Sa diffusion rapide suscite toutefois des questions légitimes, que vous avez soulevées, madame la sénatrice. Vous avez évoqué celle des fromages sous AOP. D'autres sont apparues : pourquoi les frites n'ont-elles pas de Nutri-score ? Le Nutri-score prend-il en compte les additifs ? Une large campagne de communication de Santé publique France est en cours de diffusion pour répondre à ces questions.

Le Nutri-score et les signes officiels d'identification de la qualité et de l'origine (SIQO) répondent à des objectifs différents. Les SIQO constituent une garantie pour les consommateurs en termes de qualité, de savoir-faire, de protection de l'environnement, d'origine et de terroir, alors que le Nutri-score les informe sur la qualité nutritionnelle des produits transformés et permet donc de les comparer.

Si les fromages sont classés, dans leur très grande majorité, en D et parfois en E, c'est parce qu'ils contiennent des quantités importantes de graisses saturées de sel et qu'ils sont également caloriques.

Le ministère de l'agriculture et de l'alimentation a toutefois demandé, en lien avec le ministère de la santé, que le comité scientifique institué au niveau européen se saisisse de la question des fromages, afin de mieux traduire la corrélation entre les teneurs en protéines et en calcium des fromages.

Quoi qu'il en soit, cela ne doit pas pour autant exclure ces produits de notre consommation équilibrée : le Nutri-score est une information supplémentaire donnée aux consommateurs ; il ne saurait être l'unique paramètre de leur choix.

Ce n'est en tout cas pas la position du Gouvernement.

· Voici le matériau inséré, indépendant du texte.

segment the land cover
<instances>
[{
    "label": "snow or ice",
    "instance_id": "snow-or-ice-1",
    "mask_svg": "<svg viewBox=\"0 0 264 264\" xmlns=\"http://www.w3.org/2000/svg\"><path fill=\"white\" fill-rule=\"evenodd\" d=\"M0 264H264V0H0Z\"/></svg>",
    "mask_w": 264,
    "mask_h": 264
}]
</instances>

Je l'ai rappelé au début de mon propos, notre pays est riche de ses terroirs, de ses produits sous signe de qualité, et de sa gastronomie reconnue dans le monde entier, qu'il faut protéger et soutenir.

Nous pensons qu'il vaut mieux nous pencher sur les spécificités nutritionnelles des produits sous AOP. Ainsi, sept pays sont désormais engagés dans cette démarche : la France, la Belgique, l'Espagne, l'Allemagne, les Pays-Bas, le Luxembourg et la Suisse. Un comité composé d'experts scientifiques, réuni pour la première fois le 12 février dernier, aura pour mission d'évaluer la pertinence scientifique des propositions d'évolution du mode de calcul du Nutri-score. La France tentera d'influer, dans le cadre de ce comité, pour que soient prises en compte les spécificités de nos AOP.

Voilà, madame la sénatrice, des éléments de réponse en faveur de notre ambition collective de protéger nos produits agricoles et les femmes et les hommes qui font vivre les savoir-faire.

M. le président. La parole est à Mme Denise Saint-Pé, pour la réplique.

Mme Denise Saint-Pé. Madame la secrétaire d'État, il faut absolument que la France arrive à obtenir de l'Union européenne qu'elle reconnaisse cette spécificité de l'économie montagnarde, comme le demandent nos concitoyens.